Responsable syndical depuis 1977, il a été à la pointe du célèbre conflit de 1979. Pour lui, l’explication ne doit pas être cherchée ailleurs. Pourtant, la Sollac (alors Solmer), au moment de son installation à Fos, en 1972, avait emmené dans ses bagages la CFDT, jugée plus conciliante face à une CGT très puissante dans le département des Bouches-du-Rhône . « Ça ne leur a pas réussi », ironise Bernard Huriaux. Quatre autres responsables de syndicats CFDT ont saisi les prud’hommes. Pourquoi maintenant ? « C’est au moment où les gens prennent leur retraite qu’ils se rendent compte qu’il y a eu discrimination », souligne Claude Combettes, autre plaignant CFDT. Pour le syndicat CFDT du site, les tableaux fournis par la direction amènent les preuves des blocages de carrières et de salaires. Le syndicat majoritaire pointe également la non-reconnaissance de certains diplômes inscrits au plan de formation et des compétences acquises dans l’exercice de fonctions syndicales. Toutes ces infractions ont été portées à la connaissance de la Haute autorité de lutte contre la discrimination et l’exclusion a été saisie (Halde). Côté CGT, aussi, on porte les mêmes accusations. Onze de ses militants ont lancé une procédure unitaire qui ne sera finalement étudiée qu’en septembre après une demande de report effectuée par la direction de l’entreprise.

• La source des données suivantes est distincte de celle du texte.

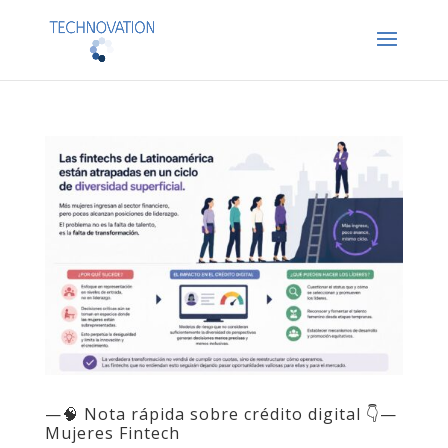
—🧠 Nota rápida sobre crédito digital 👇—
Mujeres Fintech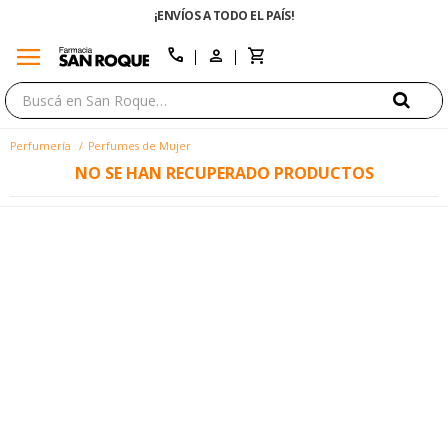
¡ENVÍOS A TODO EL PAÍS!
menu
close
call
Perfumería
Perfumes de Mujer
NO SE HAN RECUPERADO PRODUCTOS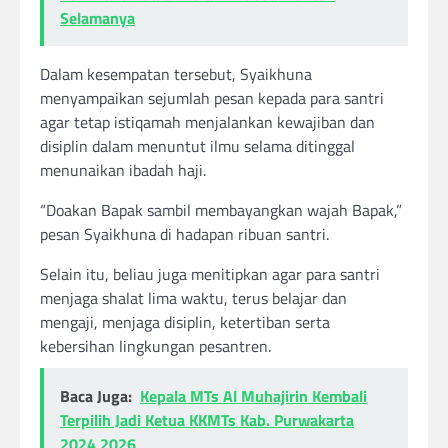
Selamanya
Dalam kesempatan tersebut, Syaikhuna
menyampaikan sejumlah pesan kepada para santri
agar tetap istiqamah menjalankan kewajiban dan
disiplin dalam menuntut ilmu selama ditinggal
menunaikan ibadah haji.
“Doakan Bapak sambil membayangkan wajah Bapak,”
pesan Syaikhuna di hadapan ribuan santri.
Selain itu, beliau juga menitipkan agar para santri
menjaga shalat lima waktu, terus belajar dan
mengaji, menjaga disiplin, ketertiban serta
kebersihan lingkungan pesantren.
Baca Juga:
Kepala MTs Al Muhajirin Kembali
Terpilih Jadi Ketua KKMTs Kab. Purwakarta
2024 2026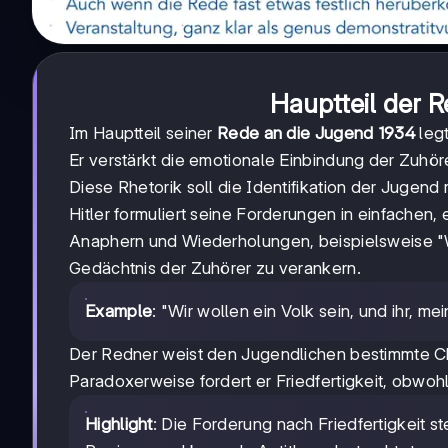
Hauptteil der 
Im Hauptteil seiner
Rede an die Jugend 1934
legt
Er verstärkt die emotionale Einbindung der Zuhör
Diese Rhetorik soll die Identifikation der Jugend
Hitler formuliert seine Forderungen in einfachen
Anaphern und Wiederholungen, beispielsweise "Wi
Gedächtnis der Zuhörer zu verankern.
Example
: "Wir wollen ein Volk sein, und ihr, m
Der Redner weist den Jugendlichen bestimmte Cha
Paradoxerweise fordert er Friedfertigkeit, obwoh
Highlight
: Die Forderung nach Friedfertigkeit s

Arcelor se retranche notamment derrière un accord conclu dans les années quatre-vingt qui prévoyait le suivi des situations des élus et mandatés syndicaux. « Nos remarques n’ont jamais été prises en compte. De toute façon, cet accord ne stipulait pas qu’il y avait de la part d’Arcelor reconnaissance du fait de discrimination syndicale », souligne Gilbert Roux, représentant syndical CGT. Embauché en 1974 comme conducteur de portiques, il occupe toujours la même fonction. « Arcelor a aussi signé un accord de responsabilité sociale avec le syndicat mondial de la métallurgie et le syndicat européen de la métallurgie, mais cela n’a rien changé », ajoute Bernard Huriaux.

Les deux syndicats attendent des décisions prud’homales une reconnaissance de ces discriminations et un accord de réparation, comme l’ont fait Peugeot, Renault ou la SNECMA.